TASK TO COMPLETE >> Swap "Schnellzugriff" for "Direktzugriff" everywhere in the records below. Keep every other line the same.

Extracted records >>
-*-
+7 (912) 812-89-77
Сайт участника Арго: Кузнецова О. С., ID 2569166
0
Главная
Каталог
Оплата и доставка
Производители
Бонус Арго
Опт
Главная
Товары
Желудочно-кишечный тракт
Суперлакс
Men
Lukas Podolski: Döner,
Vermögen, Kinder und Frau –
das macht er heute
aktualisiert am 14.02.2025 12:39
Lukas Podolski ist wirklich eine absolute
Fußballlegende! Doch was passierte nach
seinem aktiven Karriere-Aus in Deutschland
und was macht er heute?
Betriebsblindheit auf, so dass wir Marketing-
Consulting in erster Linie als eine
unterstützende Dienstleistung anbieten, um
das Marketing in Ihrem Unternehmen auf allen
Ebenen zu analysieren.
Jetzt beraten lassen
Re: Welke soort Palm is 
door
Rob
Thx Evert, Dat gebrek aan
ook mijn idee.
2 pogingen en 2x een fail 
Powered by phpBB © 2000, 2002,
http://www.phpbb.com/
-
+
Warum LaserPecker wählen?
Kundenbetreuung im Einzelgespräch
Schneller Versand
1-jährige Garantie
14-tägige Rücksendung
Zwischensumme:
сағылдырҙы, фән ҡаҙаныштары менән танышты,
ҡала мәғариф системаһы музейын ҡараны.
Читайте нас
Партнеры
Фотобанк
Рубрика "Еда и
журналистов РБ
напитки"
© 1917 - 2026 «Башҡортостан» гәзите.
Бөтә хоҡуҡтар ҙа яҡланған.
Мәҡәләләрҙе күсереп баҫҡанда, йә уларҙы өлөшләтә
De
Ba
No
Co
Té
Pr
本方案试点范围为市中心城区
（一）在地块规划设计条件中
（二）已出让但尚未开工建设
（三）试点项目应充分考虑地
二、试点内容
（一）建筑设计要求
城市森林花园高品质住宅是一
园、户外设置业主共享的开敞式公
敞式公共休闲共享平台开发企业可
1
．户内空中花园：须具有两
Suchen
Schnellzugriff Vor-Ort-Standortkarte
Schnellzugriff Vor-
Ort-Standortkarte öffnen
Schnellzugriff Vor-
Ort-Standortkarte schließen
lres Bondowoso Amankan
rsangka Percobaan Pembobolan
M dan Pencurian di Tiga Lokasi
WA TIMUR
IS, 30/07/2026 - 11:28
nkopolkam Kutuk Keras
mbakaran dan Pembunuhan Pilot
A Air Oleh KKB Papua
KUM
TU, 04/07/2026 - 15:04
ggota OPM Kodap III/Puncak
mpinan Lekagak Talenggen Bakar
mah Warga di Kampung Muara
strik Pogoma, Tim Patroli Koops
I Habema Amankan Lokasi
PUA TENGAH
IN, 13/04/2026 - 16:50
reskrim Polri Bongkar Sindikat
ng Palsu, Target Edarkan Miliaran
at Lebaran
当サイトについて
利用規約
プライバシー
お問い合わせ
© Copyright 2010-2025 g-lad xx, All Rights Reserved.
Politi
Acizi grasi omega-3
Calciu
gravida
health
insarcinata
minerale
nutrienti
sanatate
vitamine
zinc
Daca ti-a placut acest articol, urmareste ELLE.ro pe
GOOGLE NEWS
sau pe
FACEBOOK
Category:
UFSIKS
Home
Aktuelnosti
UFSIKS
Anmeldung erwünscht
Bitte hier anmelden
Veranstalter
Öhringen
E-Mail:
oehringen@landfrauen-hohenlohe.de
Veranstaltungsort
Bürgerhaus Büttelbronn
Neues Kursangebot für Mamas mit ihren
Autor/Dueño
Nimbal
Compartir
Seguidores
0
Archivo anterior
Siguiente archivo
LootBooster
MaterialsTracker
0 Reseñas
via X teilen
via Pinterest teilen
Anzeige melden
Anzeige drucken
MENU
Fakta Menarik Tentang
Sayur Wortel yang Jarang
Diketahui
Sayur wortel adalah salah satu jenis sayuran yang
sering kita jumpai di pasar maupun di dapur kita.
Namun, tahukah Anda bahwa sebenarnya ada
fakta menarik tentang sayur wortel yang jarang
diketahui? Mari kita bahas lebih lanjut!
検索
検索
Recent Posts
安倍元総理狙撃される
-*-
WRITTEN RESPONSE >>
+7 (912) 812-89-77
Сайт участника Арго: Кузнецова О. С., ID 2569166
0
Главная
Каталог
Оплата и доставка
Производители
Бонус Арго
Опт
Главная
Товары
Желудочно-кишечный тракт
Суперлакс
Men
Lukas Podolski: Döner,
Vermögen, Kinder und Frau –
das macht er heute
aktualisiert am 14.02.2025 12:39
Lukas Podolski ist wirklich eine absolute
Fußballlegende! Doch was passierte nach
seinem aktiven Karriere-Aus in Deutschland
und was macht er heute?
Betriebsblindheit auf, so dass wir Marketing-
Consulting in erster Linie als eine
unterstützende Dienstleistung anbieten, um
das Marketing in Ihrem Unternehmen auf allen
Ebenen zu analysieren.
Jetzt beraten lassen
Re: Welke soort Palm is 
door
Rob
Thx Evert, Dat gebrek aan
ook mijn idee.
2 pogingen en 2x een fail 
Powered by phpBB © 2000, 2002,
http://www.phpbb.com/
-
+
Warum LaserPecker wählen?
Kundenbetreuung im Einzelgespräch
Schneller Versand
1-jährige Garantie
14-tägige Rücksendung
Zwischensumme:
сағылдырҙы, фән ҡаҙаныштары менән танышты,
ҡала мәғариф системаһы музейын ҡараны.
Читайте нас
Партнеры
Фотобанк
Рубрика "Еда и
журналистов РБ
напитки"
© 1917 - 2026 «Башҡортостан» гәзите.
Бөтә хоҡуҡтар ҙа яҡланған.
Мәҡәләләрҙе күсереп баҫҡанда, йә уларҙы өлөшләтә
De
Ba
No
Co
Té
Pr
本方案试点范围为市中心城区
（一）在地块规划设计条件中
（二）已出让但尚未开工建设
（三）试点项目应充分考虑地
二、试点内容
（一）建筑设计要求
城市森林花园高品质住宅是一
园、户外设置业主共享的开敞式公
敞式公共休闲共享平台开发企业可
1
．户内空中花园：须具有两
Suchen
Direktzugriff Vor-Ort-Standortkarte
Direktzugriff Vor-
Ort-Standortkarte öffnen
Direktzugriff Vor-
Ort-Standortkarte schließen
lres Bondowoso Amankan
rsangka Percobaan Pembobolan
M dan Pencurian di Tiga Lokasi
WA TIMUR
IS, 30/07/2026 - 11:28
nkopolkam Kutuk Keras
mbakaran dan Pembunuhan Pilot
A Air Oleh KKB Papua
KUM
TU, 04/07/2026 - 15:04
ggota OPM Kodap III/Puncak
mpinan Lekagak Talenggen Bakar
mah Warga di Kampung Muara
strik Pogoma, Tim Patroli Koops
I Habema Amankan Lokasi
PUA TENGAH
IN, 13/04/2026 - 16:50
reskrim Polri Bongkar Sindikat
ng Palsu, Target Edarkan Miliaran
at Lebaran
当サイトについて
利用規約
プライバシー
お問い合わせ
© Copyright 2010-2025 g-lad xx, All Rights Reserved.
Politi
Acizi grasi omega-3
Calciu
gravida
health
insarcinata
minerale
nutrienti
sanatate
vitamine
zinc
Daca ti-a placut acest articol, urmareste ELLE.ro pe
GOOGLE NEWS
sau pe
FACEBOOK
Category:
UFSIKS
Home
Aktuelnosti
UFSIKS
Anmeldung erwünscht
Bitte hier anmelden
Veranstalter
Öhringen
E-Mail:
oehringen@landfrauen-hohenlohe.de
Veranstaltungsort
Bürgerhaus Büttelbronn
Neues Kursangebot für Mamas mit ihren
Autor/Dueño
Nimbal
Compartir
Seguidores
0
Archivo anterior
Siguiente archivo
LootBooster
MaterialsTracker
0 Reseñas
via X teilen
via Pinterest teilen
Anzeige melden
Anzeige drucken
MENU
Fakta Menarik Tentang
Sayur Wortel yang Jarang
Diketahui
Sayur wortel adalah salah satu jenis sayuran yang
sering kita jumpai di pasar maupun di dapur kita.
Namun, tahukah Anda bahwa sebenarnya ada
fakta menarik tentang sayur wortel yang jarang
diketahui? Mari kita bahas lebih lanjut!
検索
検索
Recent Posts
安倍元総理狙撃される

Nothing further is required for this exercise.